I've been thinking about how many ways time influences the data management world. When it comes to managing data, we think about improving processes, coercing the needs and desires of people and how technology comes to help us manage it all. However, an often overlooked aspect of data management is time. Time impacts data management from many different directions.
Time Means Technology Will Improve
As time marches on, technology offers twists and turns to the data steward through innovation. 20 years ago, mainframes ruled the world. We’ve migrated through relational databases on powerful servers to a place where we see our immediate future in cloud and big data. As technology shifts, you must consider the impact of data.
The good news is that with these huge challenges, you also get access to new tools. In general, tools have become less arcane and more business-user focused as time marches on.
Time Causes People to Change
Like changes in technology, people also mature, change careers, retire. With regard to data management, the corporation must think about the expertise needed to complete the data mission. Data management must pass the “hit by a bus” test where the company would not suffer if one or more key people were to be hit by a Greyhound traveling from Newark to Richmond.
Here, time is requiring us to be more diligent in documenting our processes. It is requiring us to avoid undocumented hand-coding and pick a reproducible data management platform. It helps to have third-party continuity, like consultants who, although will also experience changes in personnel, will change on a different schedule than their clients.
Time Leads to Clarity in the Imperative of Data Management
With regard to data management, corporations have a maturity process they go through. They often start as chaotic immature organizations and realize the power of data management in a tactical maturity stage. Finally, they realize data management is a strategic initiative when they begin to govern the data. Throughout it all, people, process and technologies change.
Knowing where you are in this maturity cycle can help you plan where you want to go from here and what tactics you need to put in place to get there. For example, very few companies go from chaotic, ad hoc data management to full-blown MDM. For the most part, they get there through making little changes, seeing the positive impact of the little changes and wanting more. Rather, a chaotic organization might be more apt to evolve their data management maturity by consolidating two or more ERP systems and revel in its efficiency.

SUPPLIED MATERIAL
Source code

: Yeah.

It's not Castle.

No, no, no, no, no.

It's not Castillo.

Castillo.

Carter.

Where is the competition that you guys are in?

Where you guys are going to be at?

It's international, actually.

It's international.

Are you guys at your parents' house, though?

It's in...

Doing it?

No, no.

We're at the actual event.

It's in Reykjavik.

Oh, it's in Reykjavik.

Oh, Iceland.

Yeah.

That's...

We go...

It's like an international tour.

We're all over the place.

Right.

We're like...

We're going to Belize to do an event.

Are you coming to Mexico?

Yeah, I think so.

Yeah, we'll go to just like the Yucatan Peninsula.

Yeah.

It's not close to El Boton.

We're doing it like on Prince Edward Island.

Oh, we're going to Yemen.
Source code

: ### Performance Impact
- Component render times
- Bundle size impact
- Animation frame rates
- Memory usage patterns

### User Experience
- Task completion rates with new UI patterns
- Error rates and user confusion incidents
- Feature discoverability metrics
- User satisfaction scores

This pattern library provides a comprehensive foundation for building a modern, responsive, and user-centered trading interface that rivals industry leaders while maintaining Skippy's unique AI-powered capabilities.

WORK ORDER
Rewrite the article on time and data management starting at "Time Leads to" and ending at "and technologies change.", swapping "maturity process" for "growth process". The material above stands apart from the article on time and data management.

ANSWER SECTION
Time Leads to Clarity in the Imperative of Data Management
With regard to data management, corporations have a growth process they go through. They often start as chaotic immature organizations and realize the power of data management in a tactical maturity stage. Finally, they realize data management is a strategic initiative when they begin to govern the data. Throughout it all, people, process and technologies change.